Prove that any tree with $n$ nodes has at least $\frac {n}{2}$ nodes with degree $1$ or $2$. $n \ge 2$
I try to use mathematical induction to prove this with the base case of $2$. Every tree will have $n-1$ edges if there are $n$ vertices. So the Base Case will have at least one node with degree of $1$. However, it seems like it is very hard to prove the $k+1th$ case. Any method to approach this question? Thanks
Suppose that there were fewer than $n/2$ nodes with degree $1$ or $2$. If $n$ is even then this means there are at least $n/2+1$ nodes with degree $3$ or more, and if $n$ is odd then there are at least $(n+1)/2$ nodes with degree $3$ or more. Of course, since trees are connected, the rest of the nodes have degree at least $1$.

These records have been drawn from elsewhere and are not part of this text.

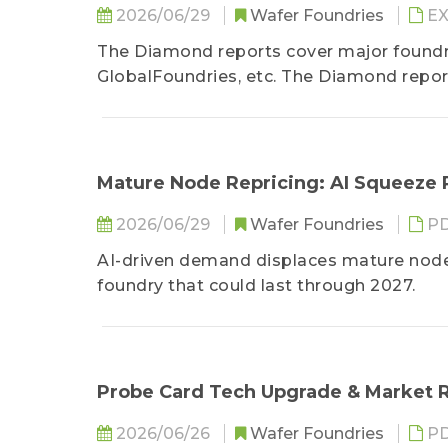
2026/06/29
Wafer Foundries
EX
The Diamond reports cover major found
GlobalFoundries, etc. The Diamond repor
foundries&amp;amp;amp;amp;amp;amp
production capacity figures, process node
Diamond reports discuss the competiti
including Mainland China, Taiwan, South
Mature Node Repricing: AI Squeeze
cooperation, together with capacity utiliz
2026/06/29
Wafer Foundries
P
from major clients at advanced nodes, etc
AI-driven demand displaces mature node c
foundry that could last through 2027.
Probe Card Tech Upgrade & Market R
2026/06/26
Wafer Foundries
P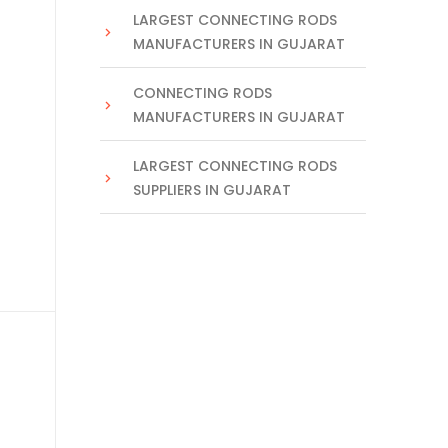
LARGEST CONNECTING RODS
MANUFACTURERS IN GUJARAT
CONNECTING RODS
MANUFACTURERS IN GUJARAT
LARGEST CONNECTING RODS
SUPPLIERS IN GUJARAT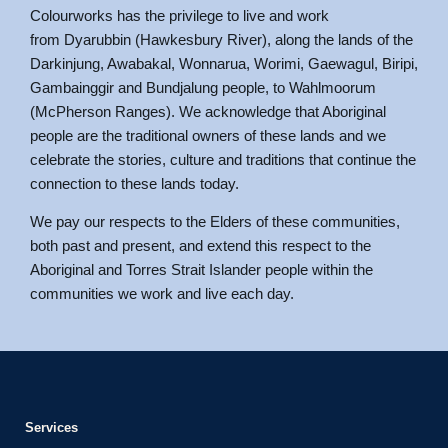
Colourworks has the privilege to live and work
from Dyarubbin (Hawkesbury River), along the lands of the
Darkinjung, Awabakal, Wonnarua, Worimi, Gaewagul, Biripi,
Gambainggir and Bundjalung people, to Wahlmoorum
(McPherson Ranges). We acknowledge that Aboriginal
people are the traditional owners of these lands and we
celebrate the stories, culture and traditions that continue the
connection to these lands today.
We pay our respects to the Elders of these communities,
both past and present, and extend this respect to the
Aboriginal and Torres Strait Islander people within the
communities we work and live each day.
Services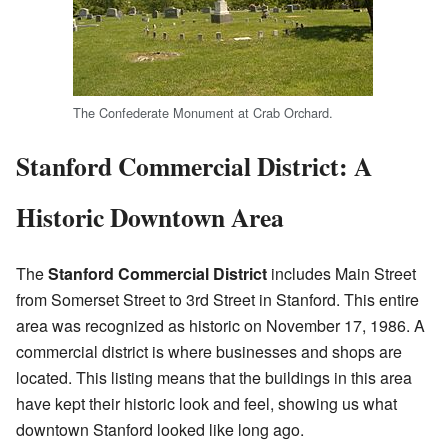
The Confederate Monument at Crab Orchard.
Stanford Commercial District: A
Historic Downtown Area
The
Stanford Commercial District
includes Main Street
from Somerset Street to 3rd Street in Stanford. This entire
area was recognized as historic on November 17, 1986. A
commercial district is where businesses and shops are
located. This listing means that the buildings in this area
have kept their historic look and feel, showing us what
downtown Stanford looked like long ago.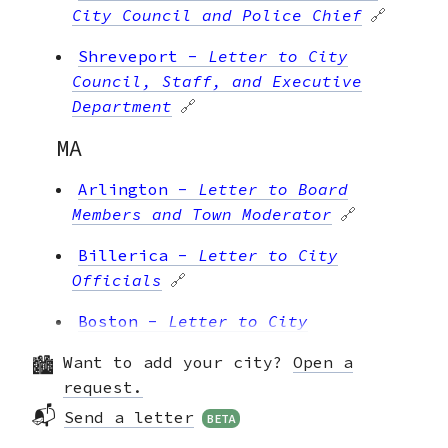
City Council and Police Chief
🔗
Shreveport
-
Letter to City
Council, Staff, and Executive
Department
🔗
MA
Arlington
-
Letter to Board
Members and Town Moderator
🔗
Billerica
-
Letter to City
Officials
🔗
Boston
-
Letter to City
Councilors
🔗
Want to add your city?
Open a
Boston
-
Letter to the Mayor
🔗
request.
📬
Send a letter
BETA
Brookline
-
Letter to Select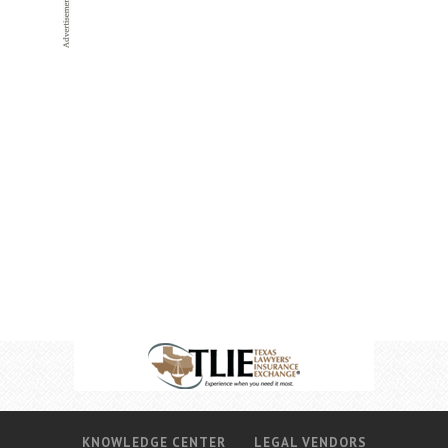
KNOWLEDGE CENTER
LEGAL VENDORS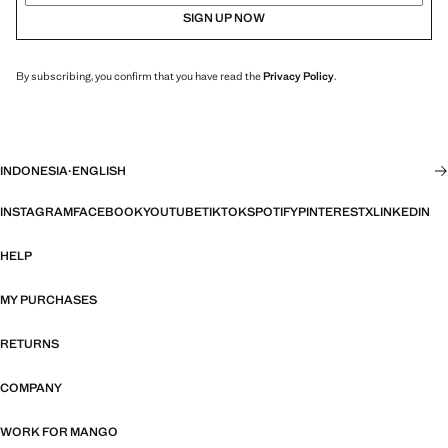
SIGN UP NOW
By subscribing, you confirm that you have read the
Privacy Policy
.
INDONESIA
·
ENGLISH
INSTAGRAM
FACEBOOK
YOUTUBE
TIKTOK
SPOTIFY
PINTEREST
X
LINKEDIN
HELP
MY PURCHASES
RETURNS
COMPANY
WORK FOR MANGO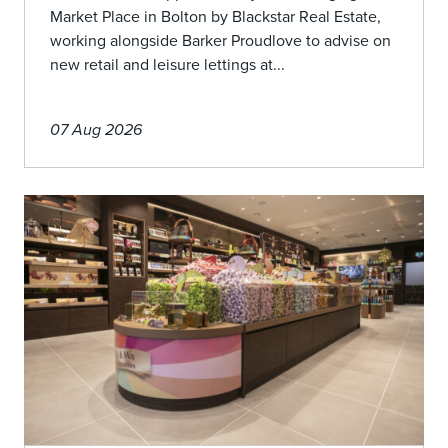
Market Place in Bolton by Blackstar Real Estate,
working alongside Barker Proudlove to advise on
new retail and leisure lettings at...
07 Aug 2026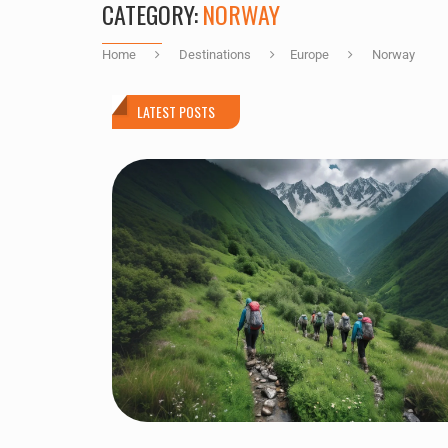
CATEGORY:
NORWAY
Home
Destinations
Europe
Norway
LATEST POSTS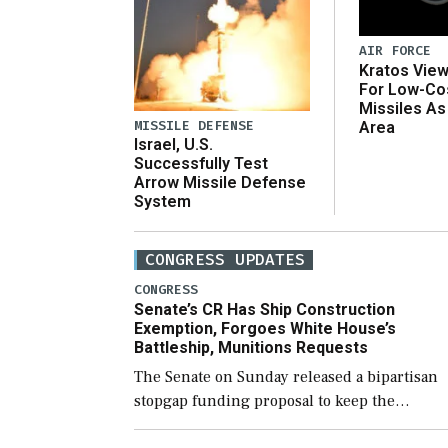
AIR FORCE
Kratos Vie
For Low-Co
Missiles As
MISSILE DEFENSE
Area
Israel, U.S.
Successfully Test
Arrow Missile Defense
System
CONGRESS UPDATES
CONGRESS
Senate’s CR Has Ship Construction
Exemption, Forgoes White House’s
Battleship, Munitions Requests
The Senate on Sunday released a bipartisan
stopgap funding proposal to keep the
government open through December 11,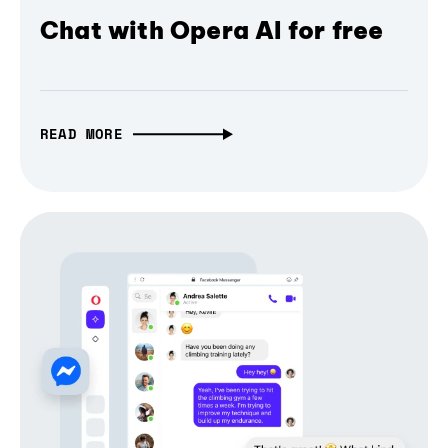
Chat with Opera AI for free
READ MORE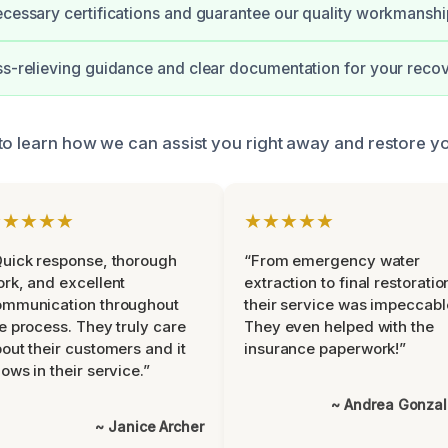
ecessary certifications and guarantee our quality workmanshi
ss-relieving guidance and clear documentation for your recov
to learn how we can assist you right away and restore yo
★★★★★
★★★★★
uick response, thorough
“From emergency water
rk, and excellent
extraction to final restoratio
ommunication throughout
their service was impeccabl
e process. They truly care
They even helped with the
out their customers and it
insurance paperwork!”
ows in their service.”
~ Andrea Gonza
~ Janice Archer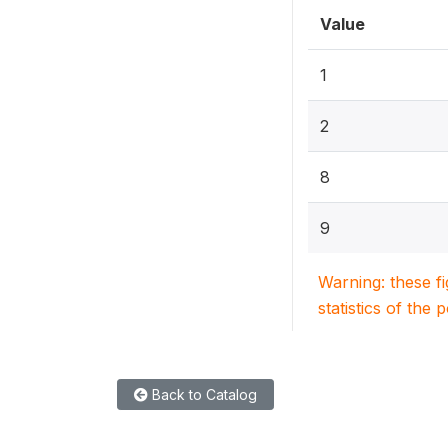
Value
1
2
8
9
Warning: these f
statistics of the 
Back to Catalog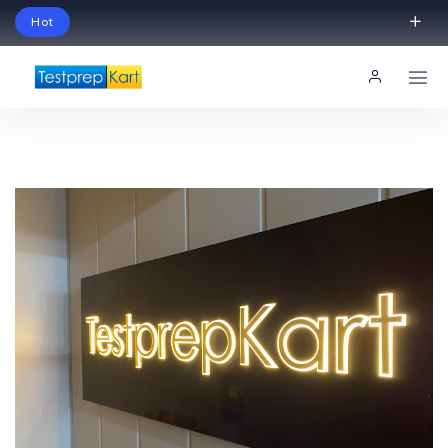
Hot
Schedule Your Free Exam Readiness Analysis
Session!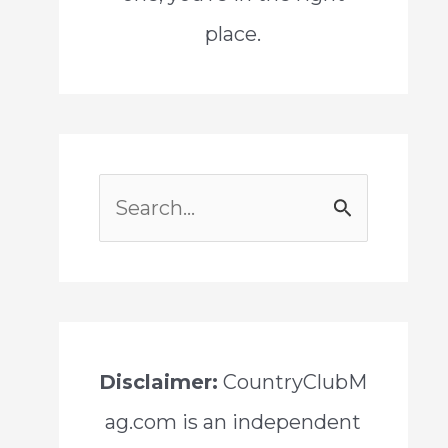
place.
S
e
a
r
c
Disclaimer:
CountryClubM
h
ag.com is an independent
f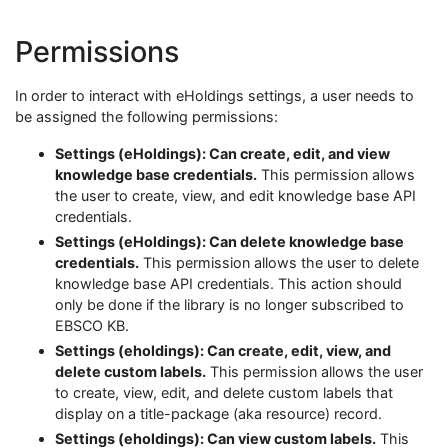
Permissions
In order to interact with eHoldings settings, a user needs to
be assigned the following permissions:
Settings (eHoldings): Can create, edit, and view
knowledge base credentials.
This permission allows
the user to create, view, and edit knowledge base API
credentials.
Settings (eHoldings): Can delete knowledge base
credentials.
This permission allows the user to delete
knowledge base API credentials. This action should
only be done if the library is no longer subscribed to
EBSCO KB.
Settings (eholdings): Can create, edit, view, and
delete custom labels.
This permission allows the user
to create, view, edit, and delete custom labels that
display on a title-package (aka resource) record.
Settings (eholdings): Can view custom labels.
This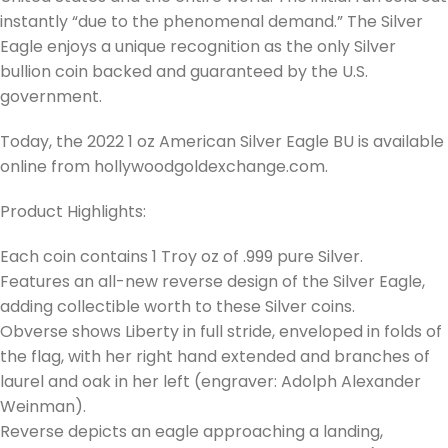
instantly “due to the phenomenal demand.” The Silver
Eagle enjoys a unique recognition as the only Silver
bullion coin backed and guaranteed by the U.S.
government.
Today, the 2022 1 oz American Silver Eagle BU is available
online from hollywoodgoldexchange.com.
Product Highlights:
Each coin contains 1 Troy oz of .999 pure Silver.
Features an all-new reverse design of the Silver Eagle,
adding collectible worth to these Silver coins.
Obverse shows Liberty in full stride, enveloped in folds of
the flag, with her right hand extended and branches of
laurel and oak in her left (engraver: Adolph Alexander
Weinman).
Reverse depicts an eagle approaching a landing,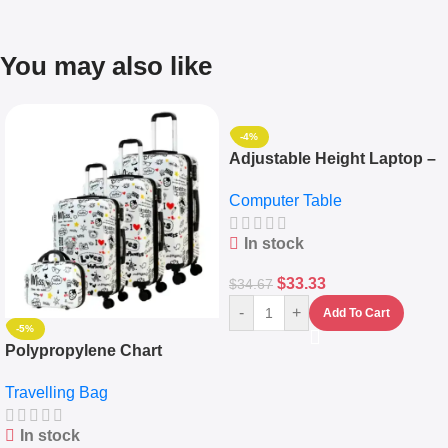
You may also like
-4%
Adjustable Height Laptop –
Desktop Table With
Computer Table
Keyboard Drawer
In stock
$
33.33
$
34.67
-
+
Add To Cart
-5%
Polypropylene Chart
Travelling Luggage Boxes
Travelling Bag
Set Of 4 – White
In stock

Now take the total sum of the degrees. In the even case it is at least $3n/2+3 + n/2-1 = 2n + 2$, so by the handshaking lemma there are at least $n+1$ edges. In the odd case the sum is at least $3(n+1)/2 + (n+1)/2 = 2(n+1) = 2n+2$ as well, so again there are at least $n+1$ edges.
But this is absurd, since we know there are only $n-1$ edges in a tree on $n$ nodes.